Поскольку для биографии важны не только отношения писателя к своим текстам, но и, в еще большей мере, его отношения с литературным полем, то возможен и совсем парадоксальный персонаж – писатель, который ничего не пишет. Радикальный его вариант можно найти в новелле Андре Моруа «Карьера» (или «История одной карьеры»): ее герой, не создав ни одного произведения, но зато имея друзей в литературно-художественной среде, высказываясь о чужих книгах, периодически объявляя о собственных творческих замыслах, сумел составить себе репутацию значительного литератора – и загубил ее в одночасье, когда его все-таки заставили написать книгу и она оказалась провально плохой… Это, конечно, гротескное художественное преувеличение, но и в реальности бывает, что писатель по каким-либо причинам надолго или даже навсегда перестает писать, оставаясь при этом участником литературного процесса. Примером может служить «литературное отречение» Артюра Рембо, который еще совсем молодым человеком забросил поэзию, уехал из Франции и остаток жизни занимался торговлей в колониях, в то время как на родине росла его поэтическая слава. Он ничем больше не заявлял о себе в художественной словесности, но он в любой момент мог бы написать или сказать что-то новое, и, пока он был жив, это обеспечивало ему позицию на литературном поле. Такой биографический сценарий возможен опять-таки в эпоху автономизации поля; ранее прекращение писательской деятельности означало бы уход из литературы, теперь же оно позволяет сохранить место в ее структуре.
Глава 4
Читатель
§ 14. Свободный читатель
«Рождение читателя приходится оплачивать смертью Автора»[137]
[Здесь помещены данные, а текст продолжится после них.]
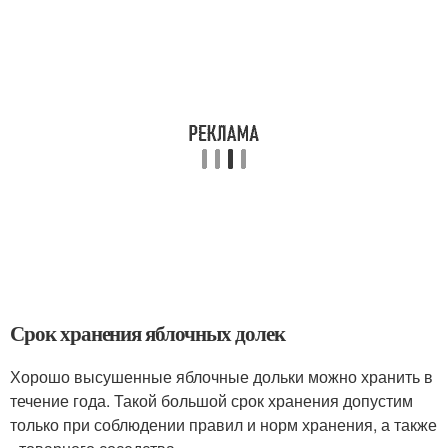
Срок хранения яблочных долек
Хорошо высушенные яблочные дольки можно хранить в
течение года. Такой большой срок хранения допустим
только при соблюдении правил и норм хранения, а также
, – писал Ролан Барт в конце своей знаменитой статьи. Этот прагматический поворот к читателю, которым отмечено развитие литературной теории в XX веке, продолжает собой замену «писательской» риторики на «читательскую» историю литературы или «пристальное чтение» в школьном и университетском преподавании (см. § 4); еще одно проявление того же процесса – свобода сценических и кинематографических интерпретаций, «творческих прочтений» литературной классики, провозглашаемая в современной культуре. «Текст обретает единство не в происхождении своем, а в предназначении»[138], – поясняет Барт; вместо почтения к авторскому замыслу, который всегда скрыт где-то в прошлом и до которого нужно специально доискиваться, утверждается осмысление текста здесь и сейчас, его освобождение от императивной авторской власти. Демистификация Автора сопоставима с рационализацией бессознательного в психоанализе: перефразируя Фрейда («там, где было Оно, должно стать Я»)[139], можно сказать «там, где был Автор, должен стать Читатель». Автор таинственно отсутствует, читатель актуально присутствует, а поскольку читателем (и далеко не всегда – автором) художественных текстов изначально является любой их исследователь, то вопрос о читателе – это еще и саморефлексия тех, кто занят наукой о литературе[140].